The Story
Why it exists.
The beginning
Olivier Paget designed Cecita in 1983 with a clear mandate: capture Brazilian floral richness without borrowing from European traditions. The apricot and galbanum opening wasn't just an aesthetic choice, it was a statement. This was a fragrance that would smell like Brazil's gardens, not someone else's. The name itself suggests something cherished, intimate, a small beloved thing. Cecita became one of O Boticário's earliest floral-fruity compositions, a template the house would reference for decades.

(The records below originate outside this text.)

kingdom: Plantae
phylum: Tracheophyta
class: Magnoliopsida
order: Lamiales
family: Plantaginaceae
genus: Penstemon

What sets Cecita apart is the osmanthus-pepper leaf pairing in the heart. Osmanthus brings a plum-like Fruity sweetness that deepens the apricot, while pepper leaf adds a green, slightly piquant edge that keeps the florals from going too soft. It's a composition that walks a line, powdery enough to feel classic, green enough to feel alive. The lactonic quality in the base (that creamy, almost milky note) ties everything together, giving the drydown a warmth that stays close to skin for hours.
The evolution
The opening arrives fast, apricot's sweetness hits immediately, and galbanum's green snap cuts through before you can get too comfortable. The first hour belongs to that bright, almost tart top. Then the hand-off begins. Jasmine and rose emerge slowly, joined by osmanthus, and suddenly you're in the powdery heart, warm, floral, present. This phase holds for three to four hours on most skin. The vanilla and sandalwood base arrives quietly, settling into a close-skin warmth that doesn't project aggressively. By the end of the day, it's skin-mate. The next morning, a faint trace remains, sweet, soft, almost nostalgic. Moderate sillage throughout. Intimate by design.
Cultural impact
Cecita holds a quiet place in Brazilian fragrance history. Launched in 1983, it predates many of O Boticário's current classics and remains in production, a rare feat for a scent that old. It's not a global cult favorite, but within Brazil it's a reference point: the floral-fruity chypre that showed what a Brazilian house could do with apricot, rose, and vanilla. For visitors to the brand, Cecita is often the first discovery, proof that O Boticário has been making interesting choices since the beginning.